Granting relief to lenders and real estate developers, the Reserve Bank of India (RBI) on Thursday allowed a one-year extension of the date of commencement of commercial operations (DCCO) for project loans, which are delayed for reasons beyond the promoters’ control.
The DCCO is significant because repayment schedules are linked to it. RBI also said the asset classification of project loans need not be downgraded by lenders during this period. “It has been decided to permit extension of date of commencement of commercial operations (DCCO) of project loans for commercial real estate, delayed for reasons beyond the control of promoters, by another one year without downgrading the asset classification, in line with treatment accorded to other project loans for non-infrastructure sector,” RBI said.
The central bank’s leeway to lenders on reclassification of these loans is expected to positively impact the profitability of banks, India Ratings and Research associate director Karan Gupta said. “Till now, banks had to downgrade the classification of these loans and make a provision against them, but they won’t have to do that any more. They can restructure these loans and a lower provision amount will be required. The benefit is largely on the profitability of banks because of the lower provisioning,” Gupta told FE.
The reclassification leeway is also expected to benefit stressed housing financiers. This measure could help some housing finance companies run down their wholesale lending books sooner than anticipated. The one-year extension in the DCCO will also give a much-needed breather to real estate developers who are facing genuine delays, industry players said. The sector has been dragged down by project delays and piling inventories. “The (RBI) move will help ease out the time for maintaining and managing cash flows for developers and help them in completing many of the stuck projects,” Hiranandani Group co-founder Niranjan Hiranandani said. In September 2019, the government also announced a Rs 10,000-crore stressed asset fund as a relief for the real estate sector.

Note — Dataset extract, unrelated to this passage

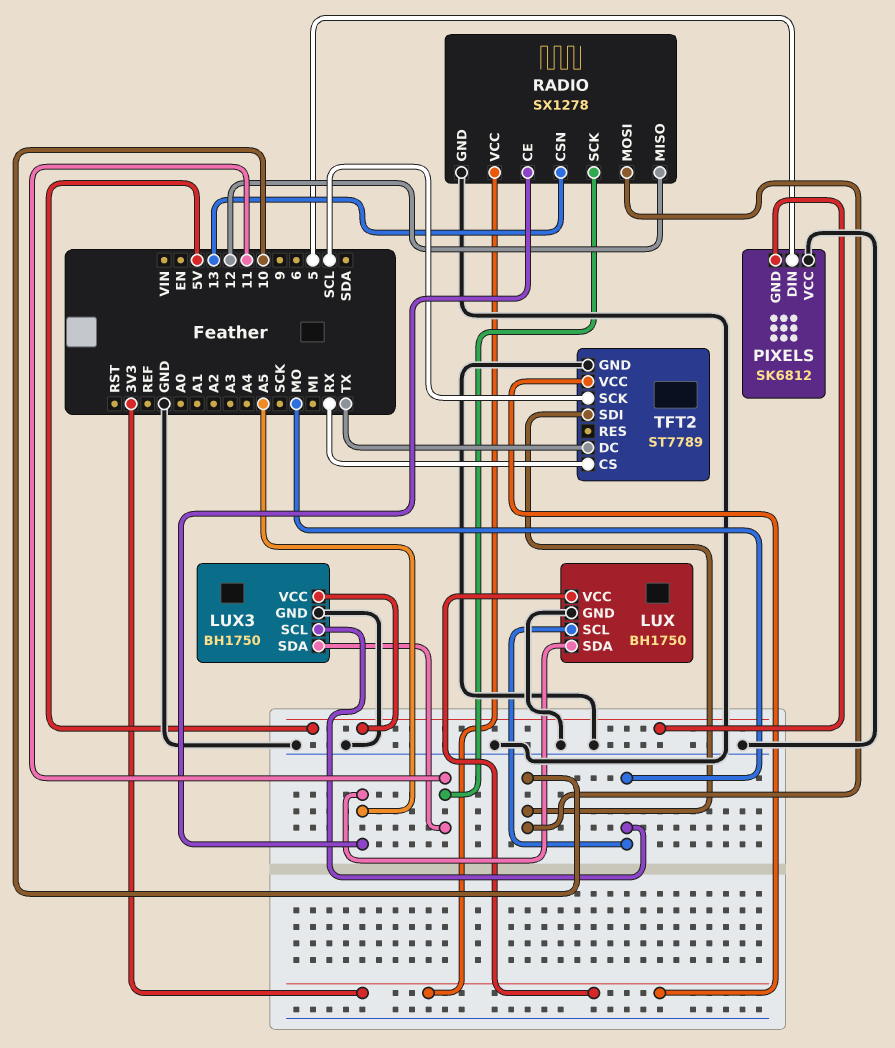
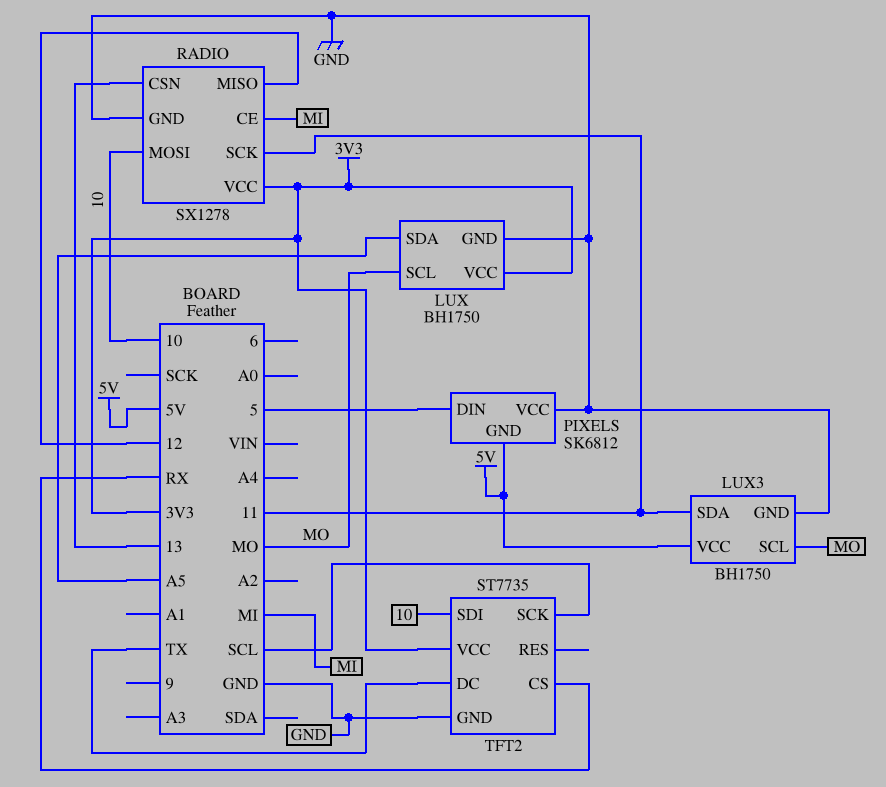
RADIO pin CE: A5 -> MI
TFT2: ST7789 -> ST7735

However, some analysts think the measures will only provide “marginal relief” to cash-strapped realty firms. “The real challenge is where projects are operational and residential sales aren’t happening, and developers are sitting on huge amount of inventory. There is no relaxation there,” analysts at Macquarie Capital Securities (India) said.
Industry players are also disappointed that the MPC kept the repo rate unchanged in a slowing demand scenario, Hiranandani said.